Changchun Securities analyst Xu Chun said that there are indeed two different interpretations from the announcement: the first is the asset acquisition proposal but the supporting financing scheme is rejected, and the second is that the asset acquisition and supporting financing schemes are rejected. As many of the proposals submitted by Gree for review are cross-cutting proposals, any veto may have a material impact on other proposals. Although the second proposal and its detailed rules concerning the acquisition of assets were passed, the multiple cross-cutting proposals including Proposal I, Proposal No. 7 and Proposal Eight were not passed, which means that all the proposals required for the acquisition of Zhuhai Yinlong are not all It was passed, which made it possible to disagree on the interpretation of the motion; but from the current situation, it should be that the asset acquisition and supporting financing schemes were rejected.

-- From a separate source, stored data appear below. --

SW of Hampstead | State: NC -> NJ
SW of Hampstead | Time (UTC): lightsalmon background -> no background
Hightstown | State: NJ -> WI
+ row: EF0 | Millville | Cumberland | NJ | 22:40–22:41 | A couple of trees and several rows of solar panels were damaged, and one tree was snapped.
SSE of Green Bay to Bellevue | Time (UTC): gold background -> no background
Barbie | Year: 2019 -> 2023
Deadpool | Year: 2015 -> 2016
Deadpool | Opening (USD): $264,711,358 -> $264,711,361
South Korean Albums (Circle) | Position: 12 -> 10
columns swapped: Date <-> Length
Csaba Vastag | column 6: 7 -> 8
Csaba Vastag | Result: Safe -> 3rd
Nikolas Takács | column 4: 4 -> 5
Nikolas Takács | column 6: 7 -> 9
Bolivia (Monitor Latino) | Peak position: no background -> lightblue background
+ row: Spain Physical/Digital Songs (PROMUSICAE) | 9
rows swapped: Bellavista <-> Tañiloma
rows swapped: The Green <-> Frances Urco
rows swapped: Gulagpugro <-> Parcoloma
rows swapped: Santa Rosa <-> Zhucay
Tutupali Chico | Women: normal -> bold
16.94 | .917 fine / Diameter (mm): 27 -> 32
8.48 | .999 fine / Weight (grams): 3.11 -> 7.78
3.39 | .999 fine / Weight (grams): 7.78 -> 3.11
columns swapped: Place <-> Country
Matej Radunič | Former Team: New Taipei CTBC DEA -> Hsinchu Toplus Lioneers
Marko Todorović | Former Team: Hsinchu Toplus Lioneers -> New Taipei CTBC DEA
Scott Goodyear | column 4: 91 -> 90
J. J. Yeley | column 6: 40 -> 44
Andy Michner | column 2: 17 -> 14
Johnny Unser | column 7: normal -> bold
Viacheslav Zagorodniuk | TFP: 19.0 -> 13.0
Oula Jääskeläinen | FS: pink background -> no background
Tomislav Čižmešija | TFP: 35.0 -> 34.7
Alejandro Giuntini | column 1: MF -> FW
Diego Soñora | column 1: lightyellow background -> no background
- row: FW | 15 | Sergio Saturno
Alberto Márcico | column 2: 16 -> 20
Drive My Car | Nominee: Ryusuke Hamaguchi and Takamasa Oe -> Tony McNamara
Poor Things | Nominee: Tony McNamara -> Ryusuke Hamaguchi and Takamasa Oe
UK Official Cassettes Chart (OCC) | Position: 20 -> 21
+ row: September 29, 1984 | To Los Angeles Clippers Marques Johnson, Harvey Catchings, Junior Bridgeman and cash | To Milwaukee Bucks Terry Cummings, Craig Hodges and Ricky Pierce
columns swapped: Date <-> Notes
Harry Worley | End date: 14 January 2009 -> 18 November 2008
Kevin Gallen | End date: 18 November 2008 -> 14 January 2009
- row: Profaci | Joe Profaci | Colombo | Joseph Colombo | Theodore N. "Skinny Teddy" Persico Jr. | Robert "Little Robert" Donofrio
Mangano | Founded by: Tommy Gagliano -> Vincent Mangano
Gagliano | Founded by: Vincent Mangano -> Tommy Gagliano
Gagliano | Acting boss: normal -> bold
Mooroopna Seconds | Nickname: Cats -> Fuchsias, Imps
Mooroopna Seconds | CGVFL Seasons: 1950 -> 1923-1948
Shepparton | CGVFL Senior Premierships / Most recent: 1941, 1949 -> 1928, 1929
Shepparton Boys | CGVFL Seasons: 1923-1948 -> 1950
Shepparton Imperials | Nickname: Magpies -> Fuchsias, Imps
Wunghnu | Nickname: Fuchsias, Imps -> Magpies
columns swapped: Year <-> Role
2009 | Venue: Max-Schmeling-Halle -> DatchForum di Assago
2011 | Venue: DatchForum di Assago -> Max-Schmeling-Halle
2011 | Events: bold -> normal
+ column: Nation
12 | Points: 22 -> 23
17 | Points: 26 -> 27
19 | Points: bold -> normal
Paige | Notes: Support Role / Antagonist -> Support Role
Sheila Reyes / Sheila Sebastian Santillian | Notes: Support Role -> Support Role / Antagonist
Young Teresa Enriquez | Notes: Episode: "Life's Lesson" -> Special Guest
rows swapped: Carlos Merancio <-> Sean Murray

Chen Ziyi, an analyst at Haitong Securities, said that because the proposals for the first preconditions such as Proposal 1 and Proposal No. 7 were rejected, this actually meant that the overall plan was rejected. The follow-up management needs to re-revise the proposal and reconvene the board of directors. The shareholders' meeting re-executed the legal process.

As for Gree Electric related persons, they may consider buying cash in Zhuhai Yinlong. Some investment bankers also explained that if the final merger is changed to cash acquisition, it is estimated that the shareholders meeting will be re-acquired. Once the acquisition consumes a large amount of cash, this may be Gree's future dividend policy will have an impact, and whether the small and medium-sized shareholders will finally be satisfied, and there are also uncertainties in the future.